In making the announcement in Canberra yesterday, Small Business Minister Kelly Dwyer said the new position would reduce the risk of expensive legal cases for small business in the event of disputes.

“The Small Business Ombudsman will be able to make sure that where there are disputes, those disputes can be resolved without costly litigation,” she said.

“So often, we hear from small businesses that when they have a dispute, often with a bigger business, they feel completely disempowered by that, and they don’t have the funds or capacity to take it to court.

“With our Australian Small Business and Family Enterprise Ombudsman, we have someone who can ensure that those disputes are resolved without costly litigation and we can make sure there is a fair go for small business.”

O’Dwyer stressed that Carnell was the perfect choice for the job, which she would start on March 11 on a five-year term, because of her experience running her own pharmacy for 15 years, and her roles as beyondblue chief executive, with the Australian Food and Grocery Council and the Australian General Practice Network as well as her role as Australian Chamber of Commerce and Industry chief executive since 2014, which represents more than 300,000 Australian businesses.

“She knows what small business is about and is absolutely the right person for the job,” O’Dwyer said.

Aside from dispute resolution, the ombudsman role will also involve advocating for small business at a Commonwealth level and helping to develop federal laws and regulations.

O’Dwyer said Carnell, who was the ACT’s Chief Minister for five years, was more than equipped to wrangle legislative issues.

“She will be a critical advocate for small business,” O’Dwyer told the ABC’s Chris Uhlmann. “We have given her additional resources to be able to be someone who can handle the disputes and complaints that small business make without having to resort to costly litigation.

“She'll also be somebody who makes sure that Commonwealth laws and regulations -- and some state laws and regulations -- make sure that they're not providing a disadvantage for small business but in fact providing the right settings for small business to not only survive but thrive.”

Described politically as a moderate Liberal, Carnell has openly shown support for slashing weekend penalty rates for workers.

Small business owners will now have a dedicated go-to point for dispute resolution.

O’Dwyer said the move to create the ombudsman position reflected how important small businesses were to the Australian economy.
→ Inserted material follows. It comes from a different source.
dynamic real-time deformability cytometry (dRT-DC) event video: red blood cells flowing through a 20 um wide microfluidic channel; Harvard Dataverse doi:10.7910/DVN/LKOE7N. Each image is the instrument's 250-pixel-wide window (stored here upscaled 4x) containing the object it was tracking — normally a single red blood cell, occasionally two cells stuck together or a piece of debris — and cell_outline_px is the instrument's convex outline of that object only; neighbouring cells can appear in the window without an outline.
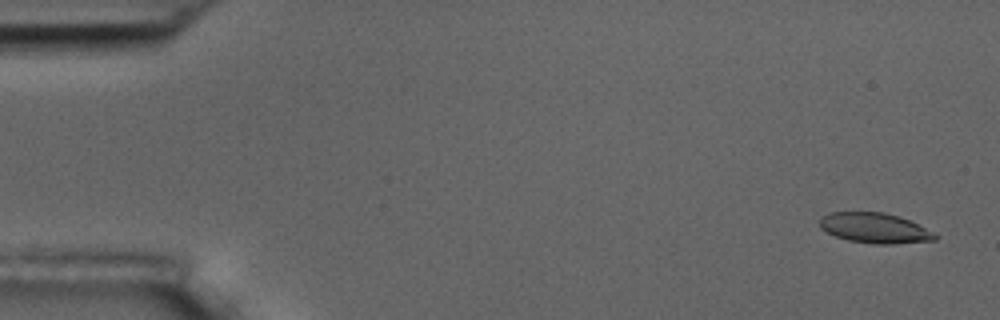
{"species": "common noctule bat (a hibernating species)", "species_latin": "Nyctalus noctula", "temperature_condition": "room temperature", "stored_images_in_passage": 6, "camera_frame_rate_fps": 3000, "um_per_image_px": 0.085, "animal": {"sex": "male", "body_mass_g": 17.5, "forearm_length_mm": 52.3}, "frame": {"image": 1, "passage_image": 1, "time_ms": 0.0, "image_size_px": [1000, 320], "cell_outline_px": [[936, 240], [896, 244], [872, 244], [848, 240], [836, 236], [820, 228], [820, 216], [828, 212], [884, 212], [908, 220], [924, 228], [936, 236]], "centroid_in_image_um": [74.28, 19.38], "position_along_channel_um": 10.7, "area_um2": 20.06}}
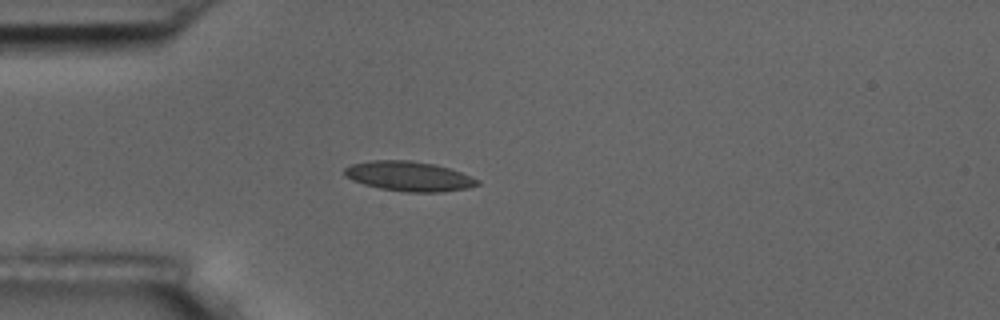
{"frame": {"image": 2, "passage_image": 4, "time_ms": 4.333, "image_size_px": [1000, 320], "cell_outline_px": [[480, 184], [468, 188], [444, 192], [404, 192], [380, 188], [364, 184], [352, 180], [344, 176], [344, 168], [352, 164], [372, 160], [412, 160], [436, 164], [460, 172], [480, 180]], "centroid_in_image_um": [34.76, 14.98], "position_along_channel_um": 50.2, "area_um2": 23.18}}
“Today's appointment is a major win for small business owners who will have access to advice and support, and an independent advocate to ensure the Government creates the right conditions for small businesses to grow,” she said.

“The Government acknowledges small businesses make a substantial contribution to Australia's economy with over two million small businesses generating around a third of economic output.”

Industry groups and chief executives have reacted favourably to the announcement.

Council of Small Business Australia chief executive Peter Strong said it was a huge victory for small business.

“We have been calling for an Ombudsman for our sector since 1977 when our association was first formed by concerned small business supporters," he said. “Kate Carnell is a great selection and will help develop laws that specifically help and not hinder small business.”

Australian Retailers Association executive director Russell Zimmerman said Carnell’s appointment was an excellent choice.

“Kate is a staunch supporter of small business, with a wealth of experience,” Zimmerman said.

“Kate has done a fantastic job over the last couple of years in her role as CEO of the Australian Chamber of Commerce and Industry and we look forward to continuing our relationship with her as Small Business Ombudsman.”

MYOB chief executive Tim Reed also welcomed the appointment.

“This is a significant endorsement by the Turnbull Government to the importance of small business to the Australian economy. It’s great to see the Government smoothing the way for SMEs, in particularly when it comes to dispute resolution.

“We look forward seeing small businesses and family enterprises empowered by the presence of a Commonwealth advocate with the ability to influence changes to Commonwealth laws and regulations.”